Posted: October 30th, 2014 2:13 PM

Curious One from Forest Park  

Posted: October 30th, 2014 1:52 PM

They are not called JAWBREAKERS anymore?

Sharon Daly from Forest Park, Illinois  

Posted: October 30th, 2014 11:19 AM

ditto x1000, what Michelle W. said.

Michelle W from FP  

Posted: October 30th, 2014 9:37 AM

Gentlemen on "how the world works": it's because we ALLOW it to be this way. It isn't inevitable. I know my labor history too, and at one point hiring women and children and blatantly paying them less was "the way the world works". We should have a worldwide strictly enforced standards for companies to prevent this, and prevent them from finding less-regulated pastures. This viewpoint effects my purchasing and voting decisions. Follow your own consciences & spare me the world lesson.

Forest Parker  

Posted: October 30th, 2014 9:29 AM

Michelle and the others about temp workers. It is how the world works these days. Everything is outsourced these days. That way, doesn't count as a headcount on payroll and no benefits to dish out. Probably been going on for years.

jerry from forest park  

Posted: October 30th, 2014 9:27 AM

Michelle, while I don't disagree with you this how companies hire people now a days, if they hire at all. From personal experince this goes back at least 25 years.

Michelle W from FP  

Posted: October 30th, 2014 9:16 AM

It is shameful for a factory to chronically employ temp workers. That is not a benefit to the economy, local or otherwise, for anyone other than factory managers and owners. I wonder if they accept returns as I bought my Halloween candy from them, but never again until they rework these policies. Maybe a comment to the kids that Ferrara is using bad business practices.

Sharp Observer from FP  

Posted: October 30th, 2014 7:01 AM

Looks like Black activists complaining about White managers exploiting Latino workers. Not even one Hispanic has been interviewed or featured in this article. Let them speak!

who they want  

Posted: October 29th, 2014 10:20 PM

"unfortunately any company c[a]n hire who they want" subject of course to what's allowed under federal labor law. Here is an outline: I'm not a lawyer but it looks temp agencies are also subject to EEOC jurisdiction, as suggested by this law suit that the EEOC settled with Sedona Staffing


Posted: October 29th, 2014 7:57 PM

Wow, as always, I am shocked by the rancorous comments. I work almost solely for temp agencies, although in a specialized field, and all of this is surely true. Yes, Ferrara can hire who they want but that doesn't make it ethical. These folks have the right to complain and I HIGHLY doubt Ferrara will leave. Even if they do, so what? How many of you are employed there? Thought so.. The bilingual issue is one I also despise. btw, you can't deny help to people and then curse them for not working!

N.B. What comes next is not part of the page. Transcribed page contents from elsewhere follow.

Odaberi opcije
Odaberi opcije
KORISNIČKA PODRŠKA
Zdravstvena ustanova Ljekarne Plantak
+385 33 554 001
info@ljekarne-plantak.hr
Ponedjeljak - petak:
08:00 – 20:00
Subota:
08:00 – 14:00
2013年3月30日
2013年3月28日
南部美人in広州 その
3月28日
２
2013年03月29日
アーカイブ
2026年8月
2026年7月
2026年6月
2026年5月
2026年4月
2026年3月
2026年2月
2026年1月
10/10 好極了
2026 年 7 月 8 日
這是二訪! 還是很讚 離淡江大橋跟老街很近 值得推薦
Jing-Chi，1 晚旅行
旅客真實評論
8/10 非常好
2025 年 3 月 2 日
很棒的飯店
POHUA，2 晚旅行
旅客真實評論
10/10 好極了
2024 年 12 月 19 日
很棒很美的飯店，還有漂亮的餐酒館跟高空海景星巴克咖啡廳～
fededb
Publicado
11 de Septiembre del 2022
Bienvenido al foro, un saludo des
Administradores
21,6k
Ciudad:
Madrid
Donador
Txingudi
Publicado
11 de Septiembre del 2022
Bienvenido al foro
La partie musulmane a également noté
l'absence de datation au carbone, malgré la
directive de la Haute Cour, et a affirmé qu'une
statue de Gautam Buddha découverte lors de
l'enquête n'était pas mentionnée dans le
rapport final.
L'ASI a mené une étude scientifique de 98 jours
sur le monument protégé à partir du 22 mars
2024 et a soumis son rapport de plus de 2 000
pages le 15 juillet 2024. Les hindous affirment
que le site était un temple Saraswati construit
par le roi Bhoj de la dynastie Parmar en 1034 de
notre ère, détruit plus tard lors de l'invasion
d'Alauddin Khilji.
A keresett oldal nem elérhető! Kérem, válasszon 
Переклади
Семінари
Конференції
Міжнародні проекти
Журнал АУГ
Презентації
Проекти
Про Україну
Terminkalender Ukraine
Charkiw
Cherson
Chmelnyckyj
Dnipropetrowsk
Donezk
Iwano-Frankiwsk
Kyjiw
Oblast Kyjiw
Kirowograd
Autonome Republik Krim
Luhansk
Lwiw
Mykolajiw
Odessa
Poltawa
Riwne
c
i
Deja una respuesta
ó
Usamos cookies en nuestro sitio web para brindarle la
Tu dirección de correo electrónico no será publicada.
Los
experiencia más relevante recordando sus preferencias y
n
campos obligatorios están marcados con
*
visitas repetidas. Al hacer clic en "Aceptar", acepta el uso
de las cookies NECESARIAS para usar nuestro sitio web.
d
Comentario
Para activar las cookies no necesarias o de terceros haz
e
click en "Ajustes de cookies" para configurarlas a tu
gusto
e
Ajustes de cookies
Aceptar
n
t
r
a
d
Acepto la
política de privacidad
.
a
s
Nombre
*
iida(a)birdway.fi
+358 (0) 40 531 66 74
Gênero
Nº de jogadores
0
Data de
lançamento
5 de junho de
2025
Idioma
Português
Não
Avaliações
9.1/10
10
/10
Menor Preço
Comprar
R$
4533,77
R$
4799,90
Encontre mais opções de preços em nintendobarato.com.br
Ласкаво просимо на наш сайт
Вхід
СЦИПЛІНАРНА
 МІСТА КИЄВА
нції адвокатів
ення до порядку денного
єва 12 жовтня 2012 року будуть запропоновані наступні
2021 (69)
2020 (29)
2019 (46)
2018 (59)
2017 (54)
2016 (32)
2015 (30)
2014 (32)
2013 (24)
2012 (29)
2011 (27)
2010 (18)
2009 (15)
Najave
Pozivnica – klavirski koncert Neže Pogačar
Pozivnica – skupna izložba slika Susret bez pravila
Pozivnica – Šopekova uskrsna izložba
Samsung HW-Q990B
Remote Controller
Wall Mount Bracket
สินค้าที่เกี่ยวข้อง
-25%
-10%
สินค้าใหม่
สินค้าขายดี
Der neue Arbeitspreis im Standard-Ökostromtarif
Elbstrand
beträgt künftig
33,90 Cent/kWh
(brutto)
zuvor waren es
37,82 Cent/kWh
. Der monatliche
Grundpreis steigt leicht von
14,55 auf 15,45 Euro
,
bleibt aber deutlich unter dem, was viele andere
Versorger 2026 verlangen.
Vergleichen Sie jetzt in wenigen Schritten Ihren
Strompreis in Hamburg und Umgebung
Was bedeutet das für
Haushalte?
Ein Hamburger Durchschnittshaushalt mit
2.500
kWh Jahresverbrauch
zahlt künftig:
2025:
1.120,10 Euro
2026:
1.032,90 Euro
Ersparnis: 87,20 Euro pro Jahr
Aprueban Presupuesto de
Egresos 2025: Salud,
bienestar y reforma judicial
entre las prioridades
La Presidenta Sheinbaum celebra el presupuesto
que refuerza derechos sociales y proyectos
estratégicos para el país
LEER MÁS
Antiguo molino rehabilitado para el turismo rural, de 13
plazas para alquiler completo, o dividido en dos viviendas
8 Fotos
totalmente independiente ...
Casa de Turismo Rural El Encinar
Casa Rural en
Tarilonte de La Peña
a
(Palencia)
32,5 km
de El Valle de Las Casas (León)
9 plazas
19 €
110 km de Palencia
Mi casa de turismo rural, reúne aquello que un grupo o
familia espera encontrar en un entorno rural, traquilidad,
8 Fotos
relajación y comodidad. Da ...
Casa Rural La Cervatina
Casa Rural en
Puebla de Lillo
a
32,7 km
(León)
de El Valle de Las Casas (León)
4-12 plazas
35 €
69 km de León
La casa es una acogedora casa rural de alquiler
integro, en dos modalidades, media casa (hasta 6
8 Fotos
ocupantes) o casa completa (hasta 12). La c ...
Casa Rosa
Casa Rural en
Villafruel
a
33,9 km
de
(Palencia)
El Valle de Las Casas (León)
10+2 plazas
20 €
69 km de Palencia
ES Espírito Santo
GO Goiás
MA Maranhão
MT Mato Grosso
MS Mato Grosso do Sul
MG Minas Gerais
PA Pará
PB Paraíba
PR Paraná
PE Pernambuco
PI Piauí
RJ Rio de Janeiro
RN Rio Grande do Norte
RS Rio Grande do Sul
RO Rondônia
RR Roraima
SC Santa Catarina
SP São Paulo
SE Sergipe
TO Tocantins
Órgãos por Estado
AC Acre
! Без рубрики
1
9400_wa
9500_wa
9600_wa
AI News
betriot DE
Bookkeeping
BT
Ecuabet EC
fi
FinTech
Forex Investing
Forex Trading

goldielocks from forest park  

Posted: October 29th, 2014 6:03 PM

unfortunately any company cn hire who they want, including Ferrara Pan, i started out as a temp years ago in the mailroom of a major bank, and got worked up thru thru the years filling up for folks, however, i am still a temp, business would rather pay the temp agency than to pay the worker directly plus benefits, same old story.. bottomline.

Forest Park parker from Forest Park  

Posted: October 29th, 2014 5:53 PM

That's right...make how "powerful" you are. Instead of pushing for a union waste time by arguing about a beard guard. Soon any jobs in Bellwood will be transferred to Chicago in The Little Village or Pilsen neighborhoods where they appreciate jobs and can easily walk to them. Your group can take a Pace bus or two, 2 CTA trains and a CTA bus to and from the part time jobs.

Truth be told from Forest Park  

Posted: October 29th, 2014 5:09 PM

The plain truth is that most Latino workers can run circles around white and African American workers. Their work ethic is incredible.

Forest Parker Too  

Posted: October 29th, 2014 3:40 PM

Yeah, we should shut up and be happy with the scraps corporate leaders deign to share.

Forest Parker  

Posted: October 29th, 2014 3:12 PM

Keep pushing 'em WHA. Ferrara will pack up and leave Forest Park all together. And wouldn't that be great for FP. It would not. Seems to me Ferrara can (and will continue) to hire who they want. Sorry protesters.